The foregoing description of the employment agreement
is only a summary and it is qualified in its entirety by the employment agreement, a copy of which is filed as Exhibit 10.1 hereto.
Related
Party Disclosures
Prior
Board Service, Scientific Advisory and Consulting Agreement
In
June 2017, Dr. Pecora joined the board of directors of Celularity Operations, Inc. and was granted a stock option in connection therewith,
which was assumed in the business combination and is now fully-vested and exercisable for 384,297 shares of the Company’s Class
A common stock at an exercise price of $0.28 per share. Dr. Pecora, along with the other non-employee directors of Celularity Operations,
Inc., was granted a stock option in March 2021, which was assumed in the business combination and is now fully-vested and exercisable
for 269,007 shares of the Company’s Class A common stock at an exercise price of $3.83 per share.
In
September 2017, Celularity Operations, Inc. (the Company’s wholly-owned subsidiary) entered into a scientific and clinical advisor
agreement with Dr. Pecora, which was superseded in February 2019, and then further amended in April 2020 and October 2020. Under the
current scientific and advisory agreement, as amended, Dr. Pecora provided consulting and advisory services in exchange for cash compensation
and eligibility for equity awards.
The
April 2020 amendment had a term of six months and provided for the payment of $20,000 per month and the issuance of a stock option to
purchase 200,000 shares of common stock (which the Company assumed in the business combination and which is now exercisable for
153,718 shares of the Company’s Class A common stock at an exercise price of $3.70 per share). Under the October 2020 amendment,
which initially expired January 31, 2021 but was extended on a month-to-month basis until being replaced by the employment agreement
described above, Dr. Pecora received: (i) cash consideration of $20,000 per month, (ii) a one-time cash bonus of $50,000 upon consummation
of the business combination with the Company and (iii) on April 6, 2021, he was granted options to acquire 200,000 shares of common stock
(which the Company assumed in the business combination and which are now exercisable for an aggregate of 153,718 shares of the Company’s
Class A common stock at an exercise price of $10.21 per share).
In
addition, on September 9, 2021, Dr. Pecora was granted a stock option under the 2021 Plan to purchase 153,718 shares of the Company’s
Class A common stock at an exercise price of $10.23 per share, 50% of which was vested in full as of the grant date, and 50% of which
is subject to time-based vesting as follows: 25% will vest on July 16, 2022 (the one-year anniversary of the business combination between
the Company and Celularity Operations, Inc.), with the remainder vesting monthly thereafter such that it is vested in full on the four-year
anniversary of the business combination.
COTA,
Inc.
In
November 2020, Celularity Operations, Inc. (the Company’s wholly-owned subsidiary) and COTA entered into an Order Schedule (the
“Order Schedule No. 2”), to the Master Data License Agreement between Celularity Operations, Inc. and COTA, dated October
29, 2018, pursuant to which COTA will provide to Celularity Operations, Inc. the licensed data in connection with AML patients. The COTA
Order Schedule No. 2 will terminate on the one-year anniversary following the final licensed data deliverable described therein. Dr.

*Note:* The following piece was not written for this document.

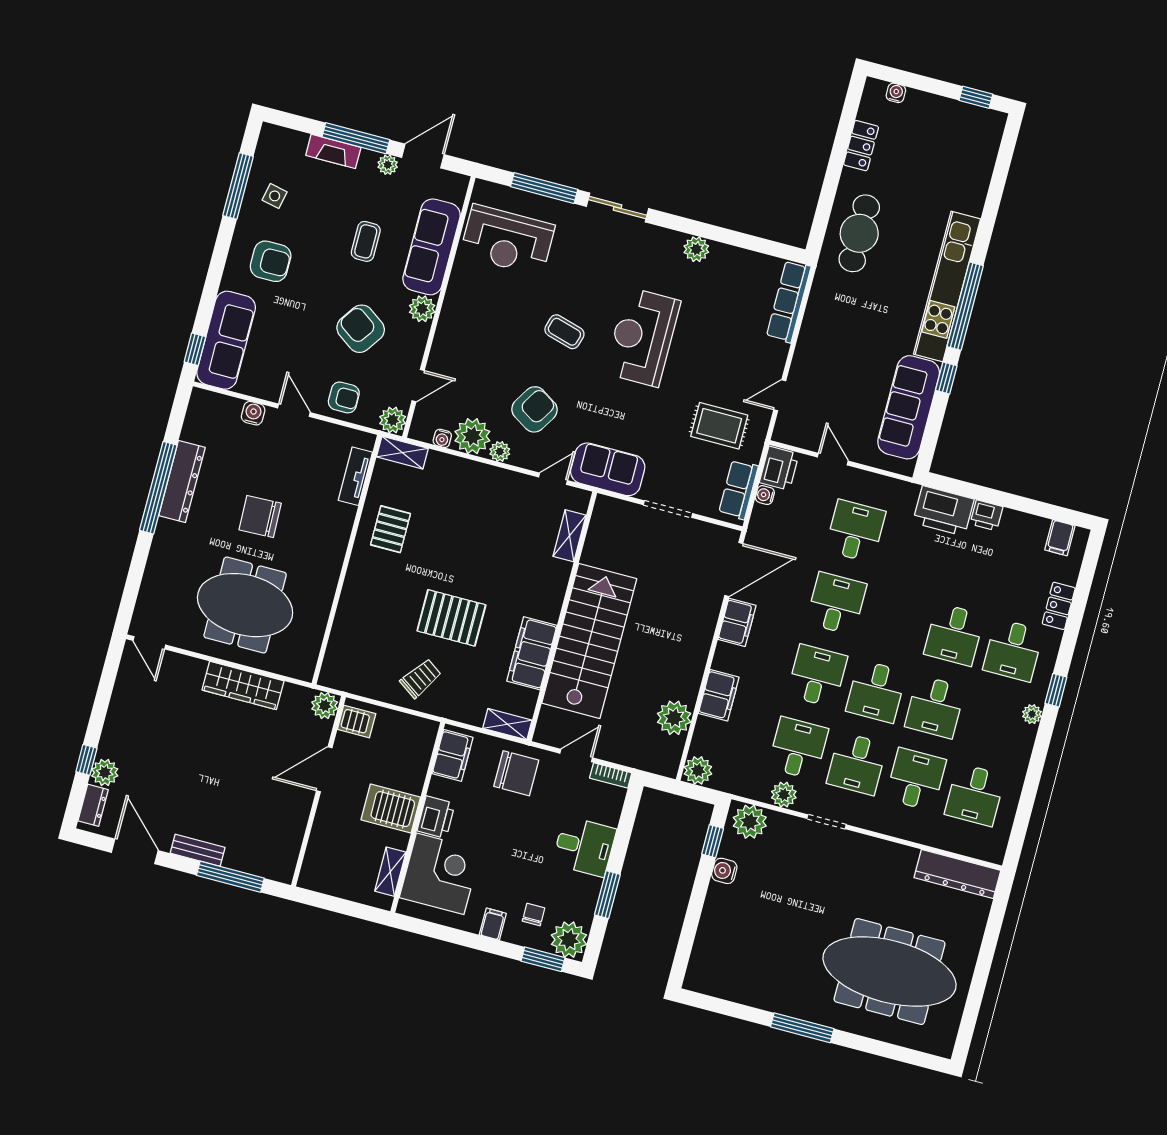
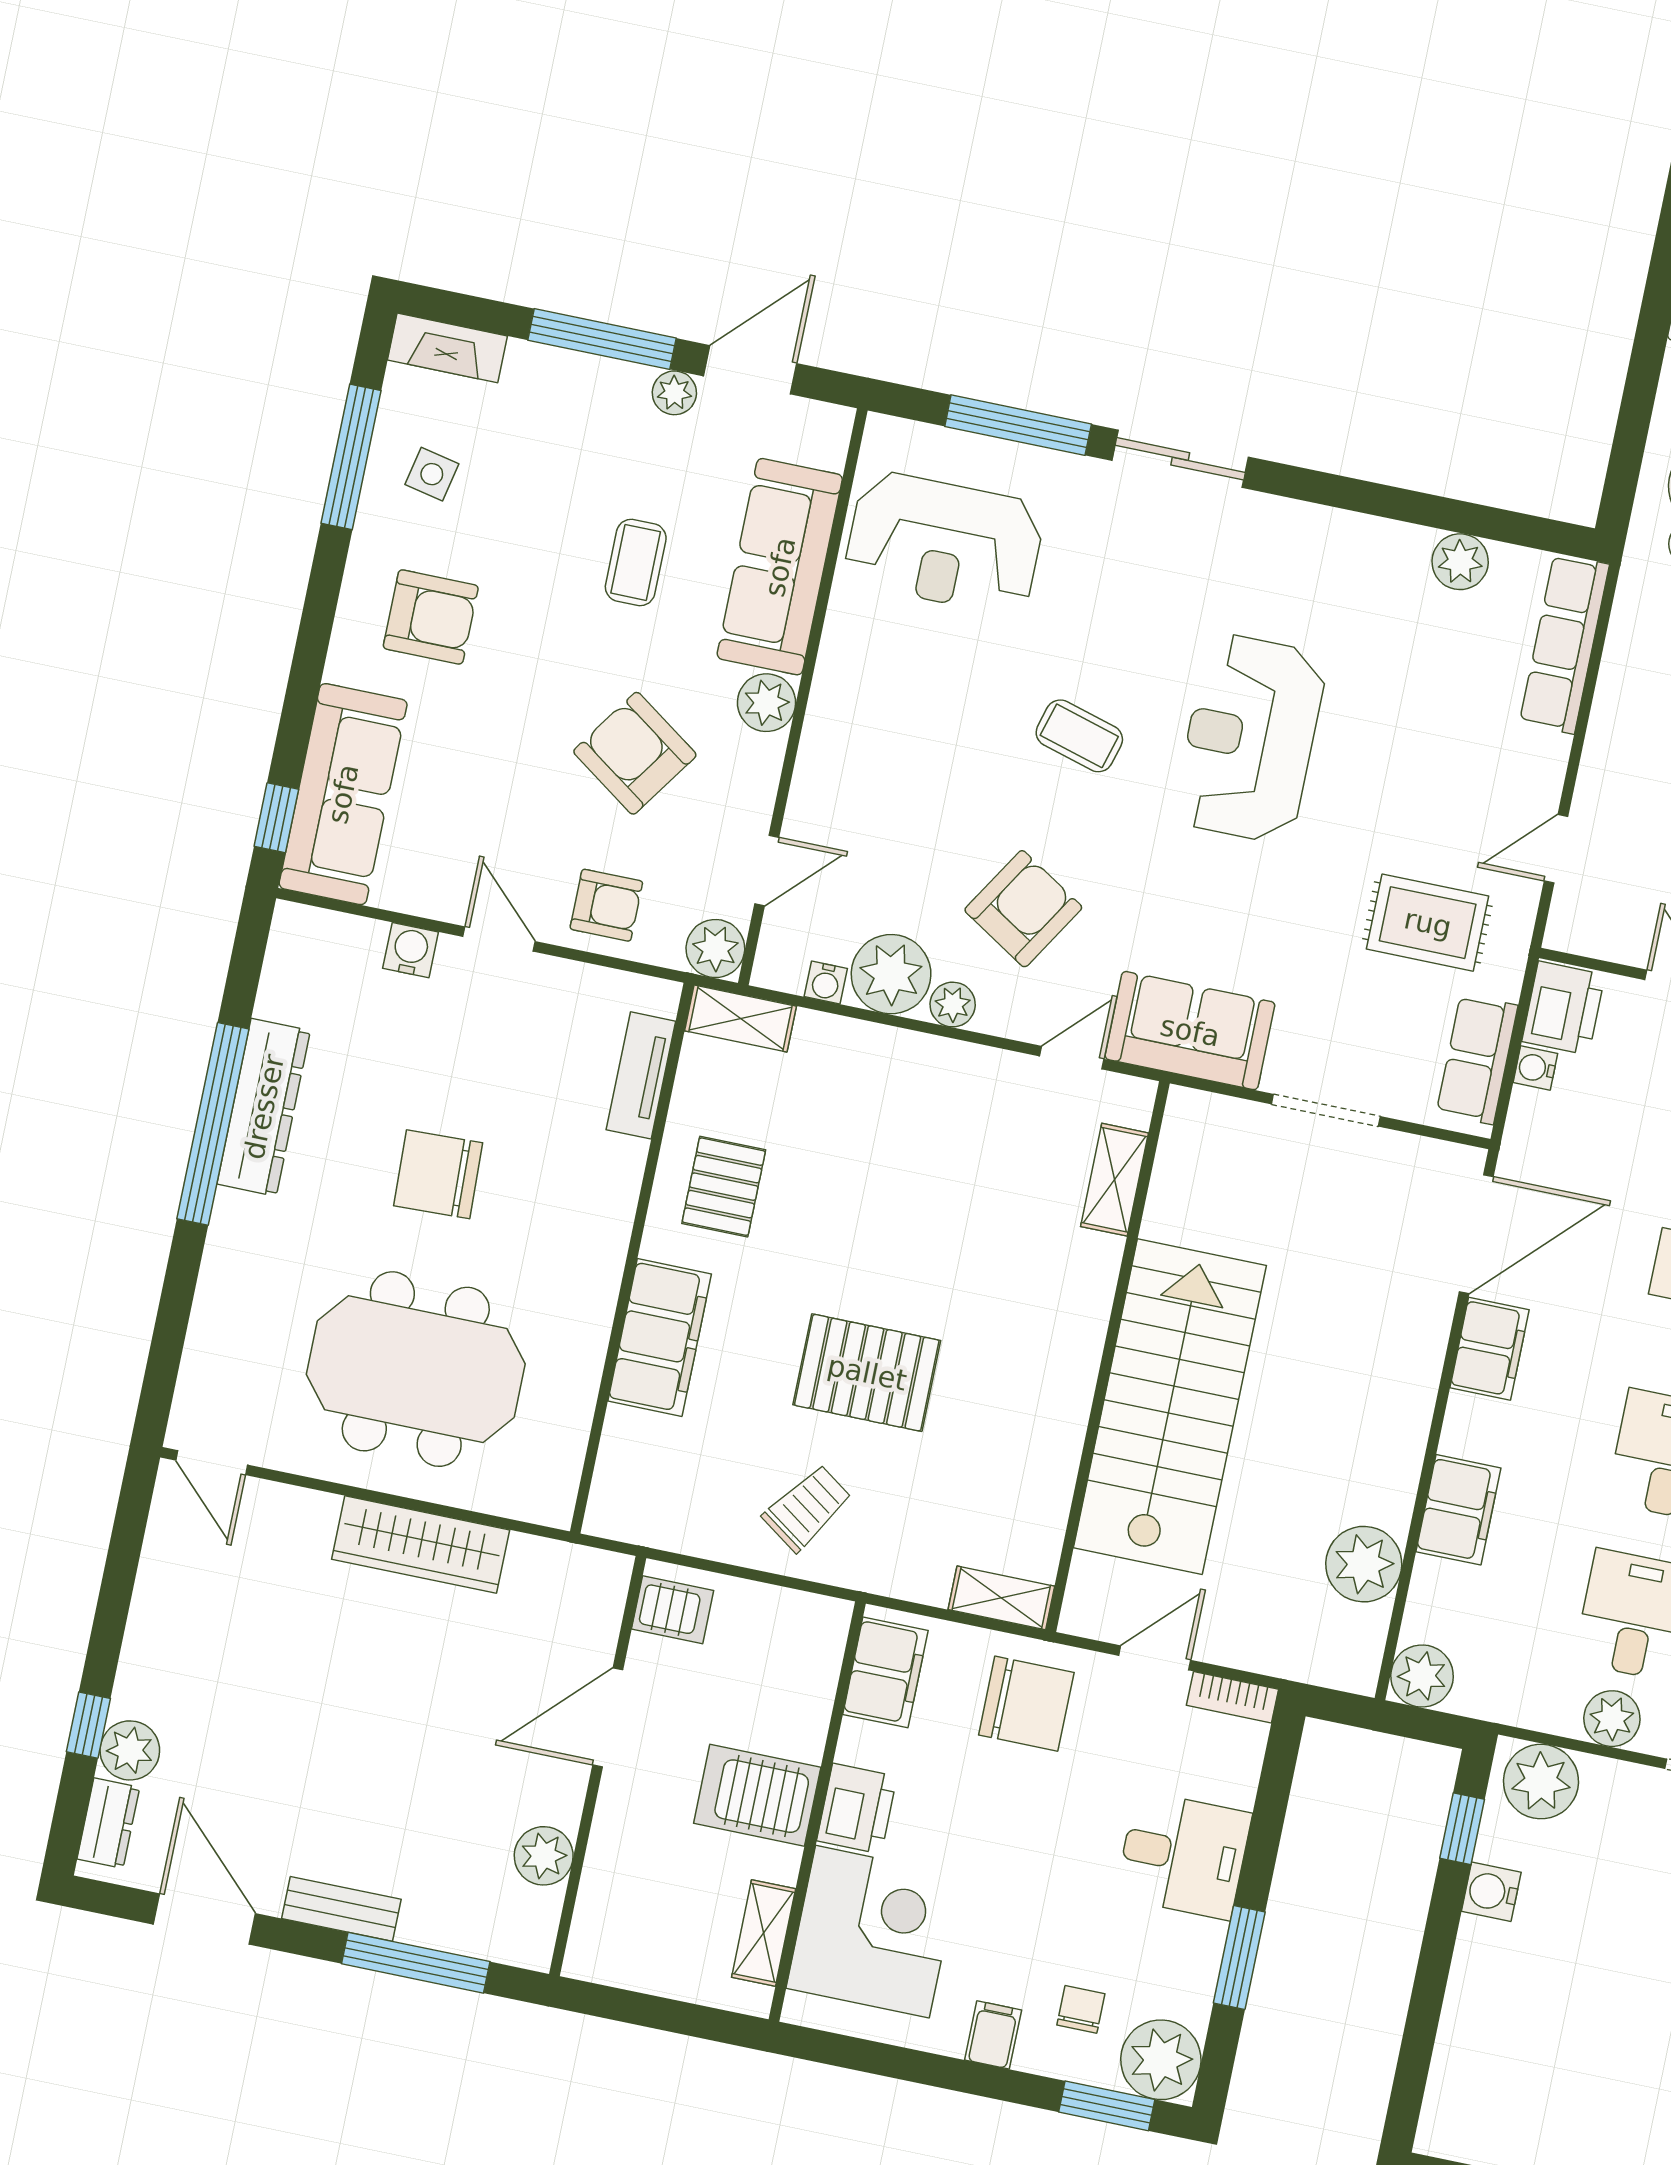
fireplace: (333, 151) -> (447, 348), moved
plant: (696, 249) -> (1460, 562), moved
filing cabinet: (532, 653) -> (660, 1338), moved, turned 180
plant: (325, 706) -> (544, 1856), moved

Pecora, is the Founder and Chairman of the Board of COTA and Dr. Robin L. Smith, a member of the Board is an investor in COTA.
Prior
Employment of an Immediate Family Member
Matthew
Pecora, Dr. Pecora’s son, was previously employed by Celularity Operations, Inc. as Manager, Clinical Supply Chain. For the years
ended December 31, 2018, 2019 and 2020, Mr. Pecora earned $6,865.38, $90,000.00 and $103,534.39, respectively, in base salary and bonus
and he earned equity awards which were in line with similar roles at Celularity Operations, Inc. For the year ended December 31, 2021,
and prior to his termination of employment, Mr. Pecora’s base salary was $121,275.12. Mr. Pecora received and was eligible to receive
a bonus, equity awards and benefits on the same general terms and conditions as applicable to unrelated employees in similar positions.